The team were surprised by the preliminary results of the first nine months of testing. For example, 11 species were recorded on some of the eco-engineered fixtures on the “ecological seawall” at the Ma Liu Shui site which could not be found in the nearby artificial seawall, including seaweeds, coralline algae, crabs and different kinds of gastropods etc. This reflects that the diverse habitats of the “ecological seawall” can help increase biodiversity and promote ecological functions.
Professor Leung emphasised that the test results of the oyster shell baskets were unexpectedly successful and that marine organisms were particularly attracted to oyster shells in the oyster baskets. Such simple oyster baskets could harbour over 60 species of marine organisms. He believes that the habitat of the oyster baskets can protect the young creatures from being eaten by predators like big fish and they can then swim out of the baskets to survive after they grow up forming a healthy ecological chain.
Professor Leung’s research is recognised by both academic and applied science communities.

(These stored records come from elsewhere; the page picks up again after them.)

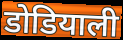
डोडियाली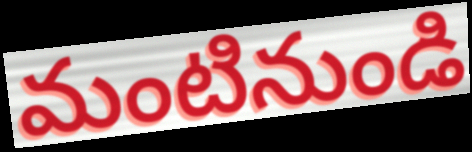
మంటినుండి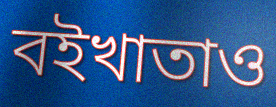
বইখাতাওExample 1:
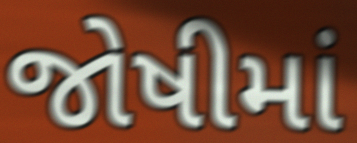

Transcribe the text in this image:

જોષીમાં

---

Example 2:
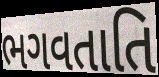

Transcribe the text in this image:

ભગવતાતિ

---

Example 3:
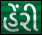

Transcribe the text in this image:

હેંરી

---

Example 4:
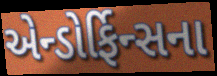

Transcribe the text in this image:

એન્ડોર્ફિન્સના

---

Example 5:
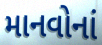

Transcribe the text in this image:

માનવોનાં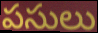
పసులు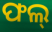
ଫଲ୍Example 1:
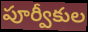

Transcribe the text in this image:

పూర్వీకుల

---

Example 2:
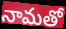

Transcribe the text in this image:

నామతో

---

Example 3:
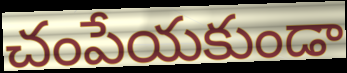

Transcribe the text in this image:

చంపేయకుండా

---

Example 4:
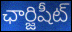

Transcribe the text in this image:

ఛార్జిషీట్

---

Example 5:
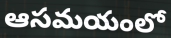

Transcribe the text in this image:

ఆసమయంలోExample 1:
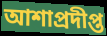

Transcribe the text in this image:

আশাপ্রদীপ্ত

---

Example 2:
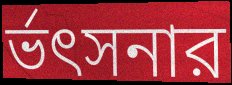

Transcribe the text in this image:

Click below to learn more!
Hong Kong’s seawalls can be turned into life-creating breakwater
The “eco-engineering” technology can be applied to all existing seawalls in Hong Kong and can improve the marine ecosystem of Hong Kong’s man-made coast. The third runway system project at the airport, the Tung Chung New Town Extension Project as well as the development of the Integrated Waste Management Facilities in Shek Kwu Chau are the first projects to implement “eco-seawalls”. The research team will play a monitoring, collaborative and advisory role to improve the health of marine ecosystems on these “eco-seawalls”.
Hong Kong’s research is recognised worldwide and considered of significance
The research results of the “eco-tile” technology were published in the international scientific journal Marine Pollution Bulletin under the title “A global analysis of complexity–biodiversity relationships on marine artificial structures”. These research article was also selected as a feature in the European Union’s “Science for Environmental Policy”, which serves as a reference for EU environmental policy.
In addition, Professor Leung alongside 45 other international experts have presented a paper on the Global Harbor Research Initiative. The paper has been titled “A Global Analysis of the Relationship between Complexity and Biodiversity of Artificial Ecosystems Installed in the Ocean” and has been published in the scientific journal, “Global Ecology and Biogeography”.
“This field (eco-engineering) was not my speciality but fate seems to have chosen me.”
With more than 20 years of experience in environmental toxicology research, Professor Kenneth Leung is also very experienced in marine environmental research, including pollution, ecology, biodiversity, and water quality management. However, the research on eco-engineering of seawall made him a semi-beginner at the start and he has unexpectedly experienced a re-learning and re-growing process.
“I am familiar with the marine ecology of Hong Kong but I am very new to ecological engineering. Ecological engineering brings together the fundamental principles and methods of ecology, engineering and architecture to restore the ecological environment,” he said. In this study, he had to collaborate with engineers and architects across disciplines to achieve the final “ecological seawall”.
“I did not work alone in the process; other people’s expertise also helped me make progress in a step-by-step manner in a virtuous cycle.”
He was pleased to see that young people kept recommending themselves to participate in this research project. “I hope to provide a platform for them to have more practical training opportunities so that they can have better development in the ecological conservation profession just as the Olympic Games features the best of youth globally,” he said. He was particularly pleased that the young team agreed that the study should be done and was worth doing and that it was an unexpected result.